» **Aufgaben**
A: Übertrage diesen Satz aus dem Textauszug über Robert Enke ins Englische: „Am Tag nach dem Spiel ging er mit Teresa und dem Hund in den Feldern spazieren, es blieb bei Sieg oder Niederlage die Routine ihrer Sonntage.“
B: Zitiere aus dem Textauszug über Robert Enke wortgetreu die Stelle, die bei "Wie er sich" beginnt und bei "da los war." endet.

» **Textauszug**

>>

Wie er sich gefühlt habe, fragten die Sportreporter vor der Umkleidekabine und setzten mitleidige Mienen auf. »Ach«, antwortete
Robert Enke, »die Übung, den Ball aus dem Tornetz zu holen, hatte ich ja schon aus der Vorwoche.«
Am Tag nach dem Spiel ging er mit Teresa und dem Hund in den Feldern spazieren, es blieb bei Sieg oder Niederlage die Routine
ihrer Sonntage. Uwe Kamps’ Freundin hätte sich gewundert, was da los war.
»Na, Schießbude Enke«, sagte Teresa. Und er, den jedes Tor quälte, konnte in all seiner Niedergeschlagenheit auf einmal herzlich
lachen.
»Wir waren sehr unbeschwert«, sagt Teresa. »Wichtig war nur, dass er nichts für die Tore konnte, dann konnten wir Späße darüber
machen.«
Nach unvergesslichen Niederlagen wie in Wolfsburg musste er allerdings mit kleinen Tricks nachhelfen, um die Gelassenheit |66| zu bewahren. »Ich habe mir eingeredet, die Mannschaft hätte mich im Stich gelassen. Damit habe ich mich beruhigt.«
So oft hatte er sich als Torwart selbst beschuldigt; für Tore, an denen ihn wenig Schuld traf, oder dafür, die Mitspieler
enttäuscht zu haben, wenn niemand von ihm enttäuscht war. Nie wurde er derart entschuldigt wie nach den 15 Toren.

<<

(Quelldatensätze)
>>

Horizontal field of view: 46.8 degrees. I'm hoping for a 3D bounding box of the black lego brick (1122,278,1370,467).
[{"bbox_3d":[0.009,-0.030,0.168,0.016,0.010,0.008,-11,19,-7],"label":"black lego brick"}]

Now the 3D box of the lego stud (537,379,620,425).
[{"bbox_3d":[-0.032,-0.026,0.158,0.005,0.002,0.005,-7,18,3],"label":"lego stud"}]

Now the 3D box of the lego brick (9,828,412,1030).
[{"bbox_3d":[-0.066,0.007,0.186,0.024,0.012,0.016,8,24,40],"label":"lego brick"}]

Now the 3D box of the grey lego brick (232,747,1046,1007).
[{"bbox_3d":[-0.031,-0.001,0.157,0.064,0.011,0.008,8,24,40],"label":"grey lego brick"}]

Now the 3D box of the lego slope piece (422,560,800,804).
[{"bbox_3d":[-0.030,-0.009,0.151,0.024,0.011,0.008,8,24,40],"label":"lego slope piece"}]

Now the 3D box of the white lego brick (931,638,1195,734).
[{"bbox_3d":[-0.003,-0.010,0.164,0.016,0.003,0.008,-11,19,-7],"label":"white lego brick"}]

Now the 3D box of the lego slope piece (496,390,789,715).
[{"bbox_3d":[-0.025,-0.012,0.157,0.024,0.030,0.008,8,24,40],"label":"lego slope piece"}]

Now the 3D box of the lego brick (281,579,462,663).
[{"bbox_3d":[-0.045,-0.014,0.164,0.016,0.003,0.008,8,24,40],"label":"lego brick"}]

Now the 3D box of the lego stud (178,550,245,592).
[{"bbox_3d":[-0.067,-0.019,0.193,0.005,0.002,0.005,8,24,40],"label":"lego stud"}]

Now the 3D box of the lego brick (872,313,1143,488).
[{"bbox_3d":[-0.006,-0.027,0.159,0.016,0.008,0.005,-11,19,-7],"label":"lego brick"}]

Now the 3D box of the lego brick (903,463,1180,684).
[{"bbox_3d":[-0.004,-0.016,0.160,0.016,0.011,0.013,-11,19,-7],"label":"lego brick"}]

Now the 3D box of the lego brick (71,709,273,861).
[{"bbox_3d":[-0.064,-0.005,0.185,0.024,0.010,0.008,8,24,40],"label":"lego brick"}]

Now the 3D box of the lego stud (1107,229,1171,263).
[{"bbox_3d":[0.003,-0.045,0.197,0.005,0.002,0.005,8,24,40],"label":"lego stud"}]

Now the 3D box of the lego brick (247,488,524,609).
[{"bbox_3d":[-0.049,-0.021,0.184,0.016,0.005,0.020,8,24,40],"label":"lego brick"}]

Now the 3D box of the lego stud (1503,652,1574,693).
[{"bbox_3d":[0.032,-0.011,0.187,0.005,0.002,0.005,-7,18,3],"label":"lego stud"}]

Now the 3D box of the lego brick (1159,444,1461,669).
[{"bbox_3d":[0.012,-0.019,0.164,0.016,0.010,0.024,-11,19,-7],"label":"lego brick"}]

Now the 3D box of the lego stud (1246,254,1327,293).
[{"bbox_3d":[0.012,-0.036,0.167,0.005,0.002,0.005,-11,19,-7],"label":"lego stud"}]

<<

» **Lösungen**
A: The day after the game he went for a walk in the fields with Teresa and the dog; win or lose, it remained the routine of their Sundays.

B:
Wie er sich gefühlt habe, fragten die Sportreporter vor der Umkleidekabine und setzten mitleidige Mienen auf. »Ach«, antwortete
Robert Enke, »die Übung, den Ball aus dem Tornetz zu holen, hatte ich ja schon aus der Vorwoche.«
Am Tag nach dem Spiel ging er mit Teresa und dem Hund in den Feldern spazieren, es blieb bei Sieg oder Niederlage die Routine
ihrer Sonntage. Uwe Kamps’ Freundin hätte sich gewundert, was da los war.